**Requirement:** Within the material below, locate the line with "X42997Y53841D01*" and the line with "X35297Y53966D02*", then return those two lines and all lines between them, exactly as written.

___

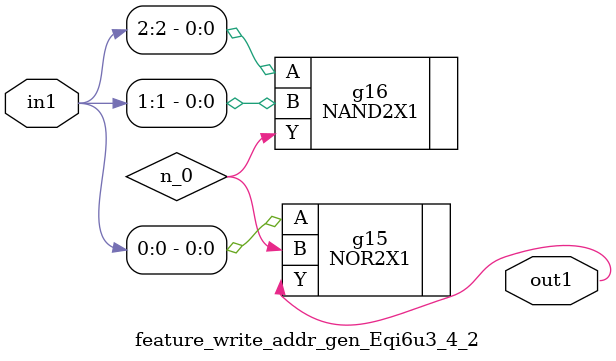
<source format=v>
`timescale 1ps / 1ps


module feature_write_addr_gen_Eqi6u3_4_2(in1, out1);
  input [2:0] in1;
  output out1;
  wire [2:0] in1;
  wire out1;
  wire n_0;
  NOR2X1 g15(.A (in1[0]), .B (n_0), .Y (out1));
  NAND2X1 g16(.A (in1[2]), .B (in1[1]), .Y (n_0));
endmodule



</source>
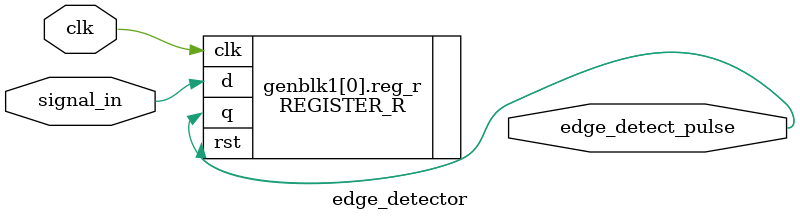
<source format=v>
`include "../../lib/EECS151.v"

module edge_detector #(
    parameter WIDTH = 1
)(
    input clk,
    input [WIDTH-1:0] signal_in,
    output [WIDTH-1:0] edge_detect_pulse
);

      // TODO: implement an edge detector that detects a rising edge of 'signal_in'
      // and outputs a one-cycle pulse at the next clock edge
      // Feel free to use as many number of registers you like
    genvar i;
    generate
        for (i = 0; i < WIDTH; i = i + 1) begin
            REGISTER_R reg_r (.q(edge_detect_pulse[i]), .d(signal_in[i]), .rst(edge_detect_pulse[i]), .clk(clk));
        end
    endgenerate

endmodule

</source>
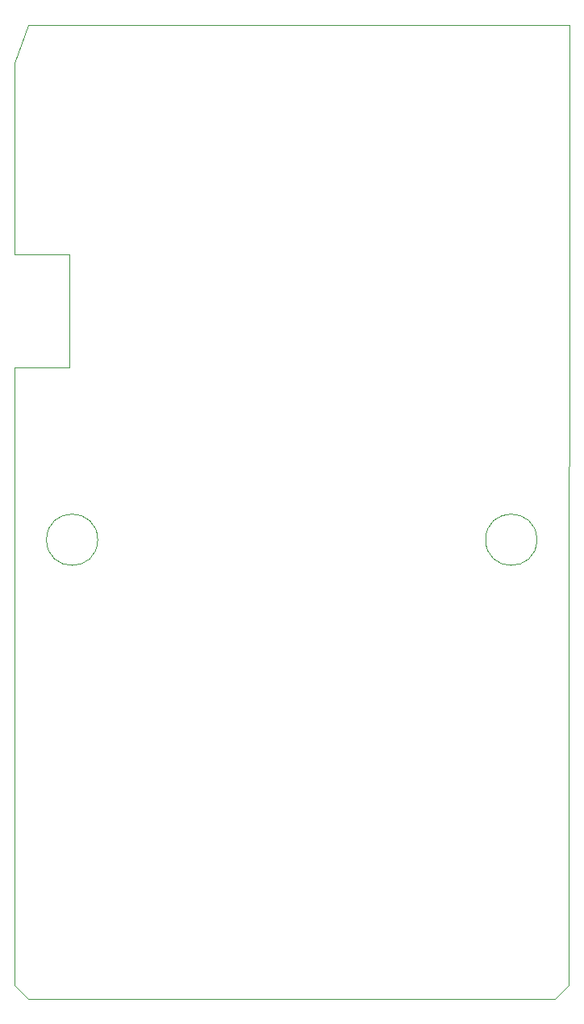
<source format=gbr>
%TF.GenerationSoftware,KiCad,Pcbnew,9.0.6*%
%TF.CreationDate,2025-12-23T16:48:34+01:00*%
%TF.ProjectId,PiRTOII2_cart,50695254-4f49-4493-925f-636172742e6b,1git*%
%TF.SameCoordinates,Original*%
%TF.FileFunction,Profile,NP*%
%FSLAX46Y46*%
G04 Gerber Fmt 4.6, Leading zero omitted, Abs format (unit mm)*
G04 Created by KiCad (PCBNEW 9.0.6) date 2025-12-23 16:48:34*
%MOMM*%
%LPD*%
G01*
G04 APERTURE LIST*
%TA.AperFunction,Profile*%
%ADD10C,0.100000*%
%TD*%
%TA.AperFunction,Profile*%
%ADD11C,0.120000*%
%TD*%
G04 APERTURE END LIST*
D10*
X89972000Y-80000000D02*
X91422000Y-76000000D01*
X89972000Y-80000000D02*
X89972000Y-100100000D01*
X148163400Y-169314000D02*
X148240000Y-76000000D01*
X98708960Y-130000000D02*
G75*
G02*
X93332360Y-130000000I-2688300J0D01*
G01*
X93332360Y-130000000D02*
G75*
G02*
X98708960Y-130000000I2688300J0D01*
G01*
X89972000Y-113820000D02*
X89972000Y-169314000D01*
X89972000Y-100100000D02*
X95700000Y-100100000D01*
X95700000Y-111970000D02*
X89970000Y-111970000D01*
X89970000Y-111970000D02*
X89972000Y-113820000D01*
X144803040Y-130000000D02*
G75*
G02*
X139426440Y-130000000I-2688300J0D01*
G01*
X139426440Y-130000000D02*
G75*
G02*
X144803040Y-130000000I2688300J0D01*
G01*
X95700000Y-100100000D02*
X95700000Y-111970000D01*
X148240000Y-76000000D02*
X91422000Y-76000000D01*
D11*
%TO.C,CN1*%
X89972000Y-176704000D02*
X89972000Y-169314000D01*
X89972000Y-176704000D02*
X91422000Y-178154000D01*
X146713400Y-178154000D02*
X91422000Y-178154000D01*
X148163400Y-176704000D02*
X146713400Y-178154000D01*
X148163400Y-176704000D02*
X148163400Y-169314000D01*
%TD*%
M02*

</source>
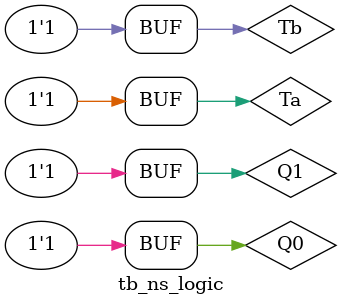
<source format=v>
`timescale 1ns/100ps

module tb_ns_logic;// testbench module name is tb_ns_logic
	reg Ta, Tb, Q1, Q0; // 1bit reg
	wire D1, D0;// 1bit wire
	
	//instance name is test_ns, use ns_logic
	ns_logic test_ns (.Ta(Ta), .Tb(Tb), .Q1(Q1), .Q0(Q0), .D1(D1), .D0(D0));

	
	initial begin // start verificate testcases
	
	// q1q0 00 
	
	Q1 =0; Q0 = 0;
	// d1d0= 01
	Ta =0; Tb = 0; #10;
	Ta =0; Tb = 1; #10;
	//d1d0 =00 
	Ta =1; Tb = 0; #10;
	Ta =1; Tb = 1; #10;
	
	//d1d0 =10, q1q0 01
	Q1 =0; Q0 =1; 	
	Ta =0; Tb = 0; #10;
	Ta =0; Tb = 1; #10;
	Ta =1; Tb = 0; #10;
	Ta =1; Tb = 1; #10;
	
	//d1d0 =11, q1q0 10
	Q1=1; Q0=0;
	Ta=1; Tb=0; #10;
	Ta=0; Tb=0;  #10;
	
	//d1d0 =10, q1q0 =10
	Q1 =1; Q0 =0;
	Ta =1; Tb = 1; #10;
	Ta =0; Tb = 1; #10;
	
	//d1d0 =00, q1q0 =11
	Q1 =1; Q0 =1;
	Ta =0; Tb = 0; #10;
	Ta =0; Tb = 1; #10;
	Ta =1; Tb = 0; #10;
	Ta =1; Tb = 1; #10;
	
	end
endmodule

</source>
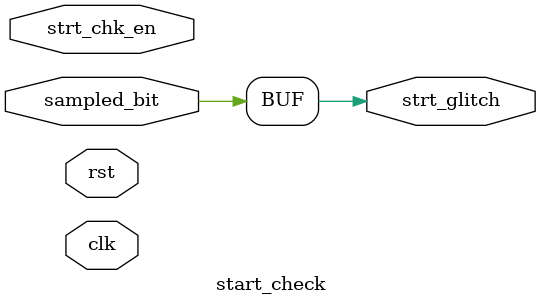
<source format=v>
module start_check (clk, rst, strt_chk_en, sampled_bit, strt_glitch);

input clk, rst, strt_chk_en, sampled_bit;
output strt_glitch;

reg ff;
/*
always@(posedge clk or negedge rst)
begin
    if(!rst)
    ff <= 1'b0;
    else if (strt_chk_en)
    ff <= sampled_bit;
end
*/
assign strt_glitch = sampled_bit;

endmodule
</source>
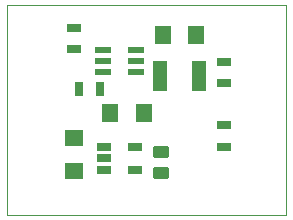
<source format=gtp>
G75*
%MOIN*%
%OFA0B0*%
%FSLAX25Y25*%
%IPPOS*%
%LPD*%
%AMOC8*
5,1,8,0,0,1.08239X$1,22.5*
%
%ADD10C,0.00000*%
%ADD11R,0.03150X0.04724*%
%ADD12R,0.05512X0.06299*%
%ADD13R,0.04724X0.09843*%
%ADD14R,0.04724X0.03150*%
%ADD15R,0.05315X0.02165*%
%ADD16R,0.04724X0.02717*%
%ADD17C,0.01000*%
%ADD18R,0.06299X0.05512*%
D10*
X0006800Y0006800D02*
X0006800Y0076761D01*
X0099751Y0076761D01*
X0099751Y0006800D01*
X0006800Y0006800D01*
D11*
X0030757Y0048550D03*
X0037843Y0048550D03*
D12*
X0041288Y0040550D03*
X0052312Y0040550D03*
X0058788Y0066800D03*
X0069812Y0066800D03*
D13*
X0070796Y0053050D03*
X0057804Y0053050D03*
D14*
X0079300Y0050757D03*
X0079300Y0057843D03*
X0079300Y0036593D03*
X0079300Y0029507D03*
X0029300Y0062007D03*
X0029300Y0069093D03*
D15*
X0038886Y0061790D03*
X0038886Y0058050D03*
X0038886Y0054310D03*
X0049714Y0054310D03*
X0049714Y0058050D03*
X0049714Y0061790D03*
D16*
X0049419Y0029290D03*
X0039181Y0029290D03*
X0039181Y0025550D03*
X0039181Y0021810D03*
X0049419Y0021810D03*
D17*
X0055800Y0022300D02*
X0055800Y0019300D01*
X0055800Y0022300D02*
X0060300Y0022300D01*
X0060300Y0019300D01*
X0055800Y0019300D01*
X0055800Y0020299D02*
X0060300Y0020299D01*
X0060300Y0021298D02*
X0055800Y0021298D01*
X0055800Y0022297D02*
X0060300Y0022297D01*
X0055800Y0026300D02*
X0055800Y0029300D01*
X0060300Y0029300D01*
X0060300Y0026300D01*
X0055800Y0026300D01*
X0055800Y0027299D02*
X0060300Y0027299D01*
X0060300Y0028298D02*
X0055800Y0028298D01*
X0055800Y0029297D02*
X0060300Y0029297D01*
D18*
X0029300Y0032312D03*
X0029300Y0021288D03*
M02*

</source>
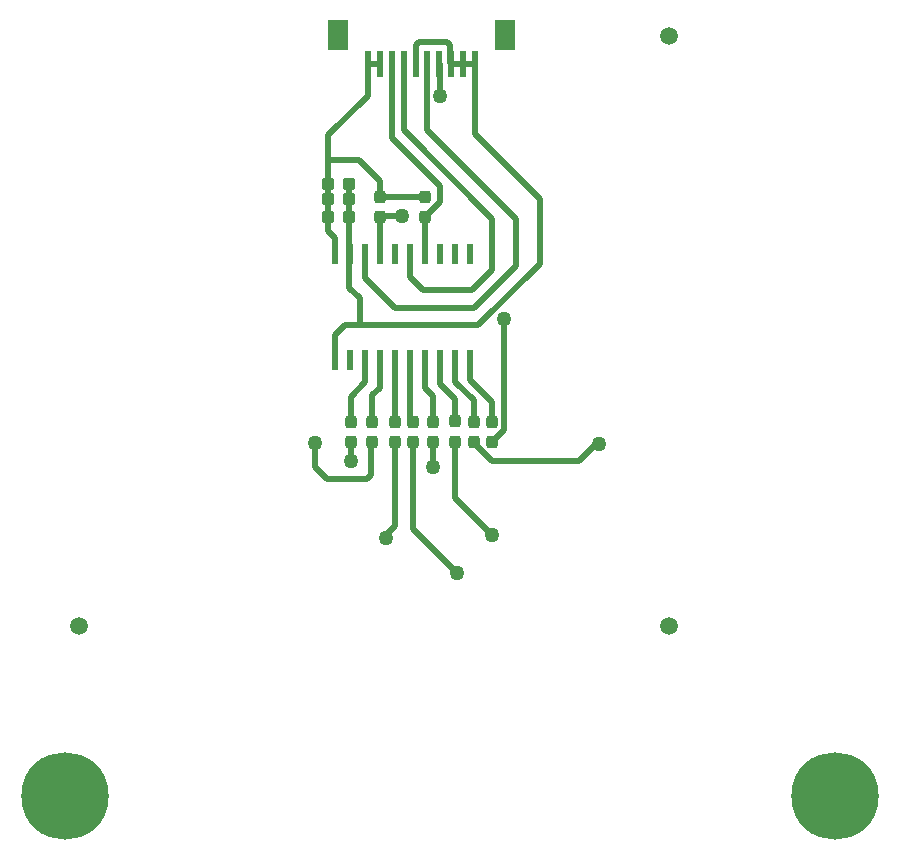
<source format=gbr>
%TF.GenerationSoftware,Altium Limited,Altium Designer,24.7.2 (38)*%
G04 Layer_Physical_Order=2*
G04 Layer_Color=16711680*
%FSLAX43Y43*%
%MOMM*%
%TF.SameCoordinates,179ED5A7-1FD7-47B0-8EB6-D2B1FD869DB5*%
%TF.FilePolarity,Positive*%
%TF.FileFunction,Copper,L2,Bot,Signal*%
%TF.Part,Single*%
G01*
G75*
%TA.AperFunction,Conductor*%
%ADD11C,0.500*%
%TA.AperFunction,ViaPad*%
%ADD12C,1.270*%
%TA.AperFunction,SMDPad,CuDef*%
%ADD13R,1.800X2.600*%
%ADD14R,0.600X2.200*%
%ADD15R,0.508X1.676*%
G04:AMPARAMS|DCode=16|XSize=1mm|YSize=1.05mm|CornerRadius=0.25mm|HoleSize=0mm|Usage=FLASHONLY|Rotation=180.000|XOffset=0mm|YOffset=0mm|HoleType=Round|Shape=RoundedRectangle|*
%AMROUNDEDRECTD16*
21,1,1.000,0.550,0,0,180.0*
21,1,0.500,1.050,0,0,180.0*
1,1,0.500,-0.250,0.275*
1,1,0.500,0.250,0.275*
1,1,0.500,0.250,-0.275*
1,1,0.500,-0.250,-0.275*
%
%ADD16ROUNDEDRECTD16*%
G04:AMPARAMS|DCode=17|XSize=1.05mm|YSize=1.1mm|CornerRadius=0.263mm|HoleSize=0mm|Usage=FLASHONLY|Rotation=90.000|XOffset=0mm|YOffset=0mm|HoleType=Round|Shape=RoundedRectangle|*
%AMROUNDEDRECTD17*
21,1,1.050,0.575,0,0,90.0*
21,1,0.525,1.100,0,0,90.0*
1,1,0.525,0.288,0.263*
1,1,0.525,0.288,-0.263*
1,1,0.525,-0.288,-0.263*
1,1,0.525,-0.288,0.263*
%
%ADD17ROUNDEDRECTD17*%
%TA.AperFunction,FiducialPad,Global*%
%ADD18C,1.500*%
%TA.AperFunction,ComponentPad*%
%ADD19C,7.400*%
D11*
X39107Y40216D02*
X40954Y38369D01*
Y36686D02*
Y38369D01*
X39107Y40216D02*
Y41900D01*
X37837Y40068D02*
X39424Y38481D01*
Y36686D02*
Y38481D01*
X37837Y40068D02*
Y41900D01*
X30217Y39993D02*
Y41900D01*
X28997Y38773D02*
X30217Y39993D01*
X28997Y36716D02*
Y38773D01*
X30854Y36716D02*
Y38908D01*
X31487Y39541D02*
Y41900D01*
X30854Y38908D02*
X31487Y39541D01*
X35951Y36711D02*
Y38887D01*
X35297Y39541D02*
X35951Y38887D01*
X35297Y39541D02*
Y41900D01*
X34027Y36933D02*
Y41900D01*
Y36933D02*
X34273Y36686D01*
X36567Y39904D02*
X37837Y38634D01*
Y36716D02*
Y38634D01*
X41997Y36004D02*
Y45341D01*
X40954Y34961D02*
X41997Y36004D01*
X40997Y49555D02*
Y53841D01*
X39282Y47841D02*
X40997Y49555D01*
X35150Y47841D02*
X39282D01*
X42997Y49841D02*
Y53841D01*
X39443Y46288D02*
X42997Y49841D01*
X32770Y46288D02*
X39443D01*
X39782Y44841D02*
X44997Y50055D01*
X29764Y44841D02*
X39782D01*
X44997Y50055D02*
Y55528D01*
X35497Y61341D02*
X42997Y53841D01*
X31487Y55716D02*
Y57071D01*
X27097Y58841D02*
X29716D01*
X31487Y57071D01*
Y55716D02*
X35297D01*
X32497Y60701D02*
Y66991D01*
Y60701D02*
X36567Y56631D01*
Y55261D02*
Y56631D01*
X29764Y44841D02*
Y47105D01*
X28897Y47973D02*
X29764Y47105D01*
X28521Y44841D02*
X29764D01*
X28897Y47973D02*
Y50841D01*
X27677Y41900D02*
Y43997D01*
X28521Y44841D01*
X28897Y50841D02*
Y53966D01*
X30217Y48841D02*
X32770Y46288D01*
X28897Y53966D02*
Y56841D01*
X39497Y61028D02*
X44997Y55528D01*
X34027Y48964D02*
Y50841D01*
Y48964D02*
X35150Y47841D01*
X30217Y48841D02*
Y50841D01*
X39497Y61028D02*
Y66991D01*
X38497D02*
X39497D01*
X37497D02*
X38497D01*
X34497Y68548D02*
X34789Y68841D01*
X37154D01*
X34497Y66991D02*
Y68548D01*
X37154Y68841D02*
X37447Y68548D01*
Y67041D02*
Y68548D01*
Y67041D02*
X37497Y66991D01*
X33497Y61341D02*
Y66991D01*
Y61341D02*
X40997Y53841D01*
X36547Y65696D02*
X36567Y65676D01*
Y64291D02*
Y65676D01*
X36497Y66991D02*
X36547Y66941D01*
Y65696D02*
Y66941D01*
X35497Y61341D02*
Y66991D01*
X27097Y60941D02*
X30447Y64291D01*
X27097Y58841D02*
Y60941D01*
X30447Y64291D02*
Y66941D01*
X30497Y66991D01*
X31497D01*
X27097Y53966D02*
Y56841D01*
X35297Y53991D02*
X36567Y55261D01*
X35297Y53966D02*
Y53991D01*
X40954Y34936D02*
Y34961D01*
X39424Y34911D02*
X40960Y33375D01*
X48363D01*
X49788Y34800D01*
X49997D01*
X39424Y34911D02*
Y34936D01*
X37837Y30209D02*
X40997Y27049D01*
X37837Y30209D02*
Y34966D01*
X35951Y32841D02*
Y34936D01*
X34273Y27564D02*
X37997Y23841D01*
X34273Y27564D02*
Y34936D01*
X32757Y27809D02*
Y34936D01*
X31997Y26841D02*
Y27049D01*
X32757Y27809D01*
X28997Y34936D02*
X29026Y34907D01*
Y33375D02*
Y34907D01*
Y33375D02*
X29055Y33346D01*
X30424Y31841D02*
X30717Y32134D01*
X26997Y31841D02*
X30424D01*
X25997Y32841D02*
X26997Y31841D01*
X30717Y32134D02*
Y34800D01*
X25997Y32841D02*
Y34841D01*
X30717Y34800D02*
X30854Y34936D01*
X31487Y53966D02*
X31574Y54053D01*
X33324D01*
X35297Y50841D02*
Y53966D01*
X31487Y50841D02*
Y53966D01*
X27097Y56841D02*
Y58841D01*
Y52841D02*
Y53966D01*
X27677Y50841D02*
Y52261D01*
X27097Y52841D02*
X27677Y52261D01*
X36567Y39904D02*
Y41900D01*
X32757Y36716D02*
Y41900D01*
D12*
X41997Y45341D02*
D03*
X36567Y64291D02*
D03*
X35951Y32841D02*
D03*
X31997Y26841D02*
D03*
X37997Y23841D02*
D03*
X40997Y27049D02*
D03*
X49997Y34800D02*
D03*
X29055Y33346D02*
D03*
X25997Y34841D02*
D03*
X33324Y54053D02*
D03*
D13*
X42097Y69391D02*
D03*
X27897D02*
D03*
D14*
X37497Y66991D02*
D03*
X34497D02*
D03*
X30497D02*
D03*
X31497D02*
D03*
X32497D02*
D03*
X33497D02*
D03*
X35497D02*
D03*
X36497D02*
D03*
X38497D02*
D03*
X39497D02*
D03*
D15*
X39107Y50841D02*
D03*
X37837D02*
D03*
X36567D02*
D03*
X35297D02*
D03*
X34027D02*
D03*
X32757D02*
D03*
X31487D02*
D03*
X30217D02*
D03*
X28947D02*
D03*
X27677D02*
D03*
Y41900D02*
D03*
X28947D02*
D03*
X30217D02*
D03*
X31487D02*
D03*
X32757D02*
D03*
X34027D02*
D03*
X35297D02*
D03*
X36567D02*
D03*
X37837D02*
D03*
X39107D02*
D03*
D16*
X30854Y36686D02*
D03*
Y34936D02*
D03*
X34273D02*
D03*
Y36686D02*
D03*
X40954Y34936D02*
D03*
Y36686D02*
D03*
X35951Y34936D02*
D03*
Y36686D02*
D03*
X32757Y34936D02*
D03*
Y36686D02*
D03*
X37837Y34966D02*
D03*
Y36716D02*
D03*
X28997Y34936D02*
D03*
Y36686D02*
D03*
X39424Y34936D02*
D03*
Y36686D02*
D03*
X35297Y55716D02*
D03*
Y53966D02*
D03*
X31487Y55716D02*
D03*
Y53966D02*
D03*
D17*
X28897Y56841D02*
D03*
X27097D02*
D03*
X27073Y55528D02*
D03*
X28873D02*
D03*
X27097Y53966D02*
D03*
X28897D02*
D03*
D18*
X55997Y69341D02*
D03*
X5997Y19341D02*
D03*
X55997D02*
D03*
D19*
X70000Y5000D02*
D03*
X4831D02*
D03*
%TF.MD5,6177123463cb1e7a425d7bbe7b6029ad*%
M02*

</source>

___

**Task solution:**
X42997Y53841D01*
X31487Y55716D02*
Y57071D01*
X27097Y58841D02*
X29716D01*
X31487Y57071D01*
Y55716D02*
X35297D01*
X32497Y60701D02*
Y66991D01*
Y60701D02*
X36567Y56631D01*
Y55261D02*
Y56631D01*
X29764Y44841D02*
Y47105D01*
X28897Y47973D02*
X29764Y47105D01*
X28521Y44841D02*
X29764D01*
X28897Y47973D02*
Y50841D01*
X27677Y41900D02*
Y43997D01*
X28521Y44841D01*
X28897Y50841D02*
Y53966D01*
X30217Y48841D02*
X32770Y46288D01*
X28897Y53966D02*
Y56841D01*
X39497Y61028D02*
X44997Y55528D01*
X34027Y48964D02*
Y50841D01*
Y48964D02*
X35150Y47841D01*
X30217Y48841D02*
Y50841D01*
X39497Y61028D02*
Y66991D01*
X38497D02*
X39497D01*
X37497D02*
X38497D01*
X34497Y68548D02*
X34789Y68841D01*
X37154D01*
X34497Y66991D02*
Y68548D01*
X37154Y68841D02*
X37447Y68548D01*
Y67041D02*
Y68548D01*
Y67041D02*
X37497Y66991D01*
X33497Y61341D02*
Y66991D01*
Y61341D02*
X40997Y53841D01*
X36547Y65696D02*
X36567Y65676D01*
Y64291D02*
Y65676D01*
X36497Y66991D02*
X36547Y66941D01*
Y65696D02*
Y66941D01*
X35497Y61341D02*
Y66991D01*
X27097Y60941D02*
X30447Y64291D01*
X27097Y58841D02*
Y60941D01*
X30447Y64291D02*
Y66941D01*
X30497Y66991D01*
X31497D01*
X27097Y53966D02*
Y56841D01*
X35297Y53991D02*
X36567Y55261D01*
X35297Y53966D02*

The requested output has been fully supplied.